Right, a few dozen light-years is like... Less than a rounding error lol. The Milky Way galaxy alone is like 100,000 light years across, and around 1000 light years thick. If we treat the Milky Way as a cylinder, that's a volume of roughly 8 trillion cubic light years to sift through.

Granted, a cylinder is a massively naive simplification for calculating the volume of the galaxy and probably way overestimates things. But even dropping that estimate down several orders of magnitude, billions, or even millions of cubic light years is still an unimaginably large region to search for life. And that's just one galaxy. There's billions of galaxies (that we know of), and some are even bigger than the Milky Way. Searching through all of that for life, especially when we don't really know exactly what to look for, is a hilariously huge task.

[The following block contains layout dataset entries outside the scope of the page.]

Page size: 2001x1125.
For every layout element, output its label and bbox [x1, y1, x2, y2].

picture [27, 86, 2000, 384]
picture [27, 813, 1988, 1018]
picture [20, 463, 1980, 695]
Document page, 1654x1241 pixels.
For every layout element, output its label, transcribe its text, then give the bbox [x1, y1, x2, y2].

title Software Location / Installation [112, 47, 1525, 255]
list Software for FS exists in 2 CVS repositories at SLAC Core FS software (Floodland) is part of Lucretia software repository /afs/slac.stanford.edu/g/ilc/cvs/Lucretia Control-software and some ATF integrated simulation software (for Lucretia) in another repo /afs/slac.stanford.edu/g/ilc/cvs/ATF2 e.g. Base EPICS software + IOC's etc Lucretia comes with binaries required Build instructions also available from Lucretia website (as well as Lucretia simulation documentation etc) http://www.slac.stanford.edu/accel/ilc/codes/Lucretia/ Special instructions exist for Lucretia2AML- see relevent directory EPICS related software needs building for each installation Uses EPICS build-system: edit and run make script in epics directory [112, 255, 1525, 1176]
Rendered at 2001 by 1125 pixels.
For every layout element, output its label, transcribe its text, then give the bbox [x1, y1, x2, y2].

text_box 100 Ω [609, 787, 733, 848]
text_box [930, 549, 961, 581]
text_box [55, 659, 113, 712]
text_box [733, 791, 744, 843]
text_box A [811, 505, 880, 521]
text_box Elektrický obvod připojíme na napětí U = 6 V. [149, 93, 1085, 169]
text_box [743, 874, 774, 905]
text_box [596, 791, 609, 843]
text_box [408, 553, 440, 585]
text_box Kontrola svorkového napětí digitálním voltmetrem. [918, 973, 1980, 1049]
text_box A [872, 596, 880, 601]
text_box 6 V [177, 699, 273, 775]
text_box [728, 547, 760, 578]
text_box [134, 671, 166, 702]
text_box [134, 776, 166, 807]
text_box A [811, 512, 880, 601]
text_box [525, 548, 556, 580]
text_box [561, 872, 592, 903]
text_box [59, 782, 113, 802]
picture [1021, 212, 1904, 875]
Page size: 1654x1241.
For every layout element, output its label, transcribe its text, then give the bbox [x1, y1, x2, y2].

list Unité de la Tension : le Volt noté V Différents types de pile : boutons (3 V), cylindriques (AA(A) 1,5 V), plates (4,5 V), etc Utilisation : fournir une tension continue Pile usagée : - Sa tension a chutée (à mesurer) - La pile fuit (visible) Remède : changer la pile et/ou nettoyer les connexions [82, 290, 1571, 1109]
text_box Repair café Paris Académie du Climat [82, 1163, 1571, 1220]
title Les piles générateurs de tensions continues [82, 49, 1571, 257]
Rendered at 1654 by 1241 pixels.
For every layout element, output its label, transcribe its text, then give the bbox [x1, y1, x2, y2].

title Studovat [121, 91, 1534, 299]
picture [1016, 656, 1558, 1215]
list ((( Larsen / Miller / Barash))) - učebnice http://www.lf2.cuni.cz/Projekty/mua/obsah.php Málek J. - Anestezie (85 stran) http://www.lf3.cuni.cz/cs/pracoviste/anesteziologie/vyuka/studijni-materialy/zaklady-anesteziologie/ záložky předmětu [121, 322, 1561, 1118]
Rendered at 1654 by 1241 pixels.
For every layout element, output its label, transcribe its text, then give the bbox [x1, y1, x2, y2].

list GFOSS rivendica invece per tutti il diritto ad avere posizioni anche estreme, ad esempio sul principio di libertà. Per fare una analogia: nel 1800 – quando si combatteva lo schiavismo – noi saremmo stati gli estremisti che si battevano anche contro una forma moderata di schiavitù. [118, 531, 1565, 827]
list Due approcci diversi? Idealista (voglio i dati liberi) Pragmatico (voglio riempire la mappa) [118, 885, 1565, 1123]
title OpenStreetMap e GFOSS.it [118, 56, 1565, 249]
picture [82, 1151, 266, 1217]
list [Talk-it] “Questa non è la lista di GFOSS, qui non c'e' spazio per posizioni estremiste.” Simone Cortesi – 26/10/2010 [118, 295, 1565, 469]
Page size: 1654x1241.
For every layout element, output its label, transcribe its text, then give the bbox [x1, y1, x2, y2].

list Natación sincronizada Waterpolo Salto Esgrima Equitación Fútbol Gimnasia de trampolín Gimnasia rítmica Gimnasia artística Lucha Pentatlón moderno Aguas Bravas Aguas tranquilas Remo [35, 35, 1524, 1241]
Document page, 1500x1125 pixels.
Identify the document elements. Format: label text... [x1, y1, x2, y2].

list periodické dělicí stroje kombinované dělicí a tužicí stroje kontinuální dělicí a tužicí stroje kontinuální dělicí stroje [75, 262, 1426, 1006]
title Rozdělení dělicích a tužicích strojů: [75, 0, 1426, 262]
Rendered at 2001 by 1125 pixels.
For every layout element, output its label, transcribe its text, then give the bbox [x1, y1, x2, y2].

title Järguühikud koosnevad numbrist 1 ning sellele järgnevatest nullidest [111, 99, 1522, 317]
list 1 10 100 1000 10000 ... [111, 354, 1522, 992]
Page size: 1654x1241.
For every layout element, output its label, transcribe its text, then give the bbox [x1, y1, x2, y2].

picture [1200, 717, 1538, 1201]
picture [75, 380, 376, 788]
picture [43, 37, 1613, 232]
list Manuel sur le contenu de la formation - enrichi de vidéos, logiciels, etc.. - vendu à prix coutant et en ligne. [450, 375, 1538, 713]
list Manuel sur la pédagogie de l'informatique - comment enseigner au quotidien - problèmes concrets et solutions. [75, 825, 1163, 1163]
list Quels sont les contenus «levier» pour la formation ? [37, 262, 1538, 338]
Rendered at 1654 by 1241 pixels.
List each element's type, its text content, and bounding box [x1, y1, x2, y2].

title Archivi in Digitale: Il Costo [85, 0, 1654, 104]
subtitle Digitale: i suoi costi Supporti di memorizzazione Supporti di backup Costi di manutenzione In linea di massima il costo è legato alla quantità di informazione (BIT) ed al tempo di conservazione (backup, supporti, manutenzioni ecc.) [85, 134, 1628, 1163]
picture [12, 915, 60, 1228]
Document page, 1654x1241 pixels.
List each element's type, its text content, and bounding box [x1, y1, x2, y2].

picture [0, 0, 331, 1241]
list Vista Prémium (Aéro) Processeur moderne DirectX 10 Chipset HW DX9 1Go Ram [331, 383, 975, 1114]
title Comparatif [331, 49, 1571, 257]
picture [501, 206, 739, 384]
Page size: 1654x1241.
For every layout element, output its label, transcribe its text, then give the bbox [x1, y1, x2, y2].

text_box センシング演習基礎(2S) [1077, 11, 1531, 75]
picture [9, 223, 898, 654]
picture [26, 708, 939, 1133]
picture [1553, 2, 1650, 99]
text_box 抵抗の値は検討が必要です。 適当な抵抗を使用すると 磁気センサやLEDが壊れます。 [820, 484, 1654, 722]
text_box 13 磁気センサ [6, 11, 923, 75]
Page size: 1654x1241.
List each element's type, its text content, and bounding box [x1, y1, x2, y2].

[–] bstix@feddit.dk 6 points 15 hours ago (1 children)

I doubt any civilisation has made intergalactic travel. There are enough worlds in any galaxy that there is very little purpose in venturing to another galaxy. The distance between galaxies is also insane. Even with faster than light warp speeds it would take thousand of years to reach a different galaxy.

[–] zalgotext@sh.itjust.works 1 points 14 hours ago

I definitely agree. I'm more just talking about the search for life though, not necessarily going for a visit lol. If we somehow search our entire galaxy for life and don't find any, naturally the next step would be to start looking through another galaxy - I'm just trying to illustrate just how massive a search that would be.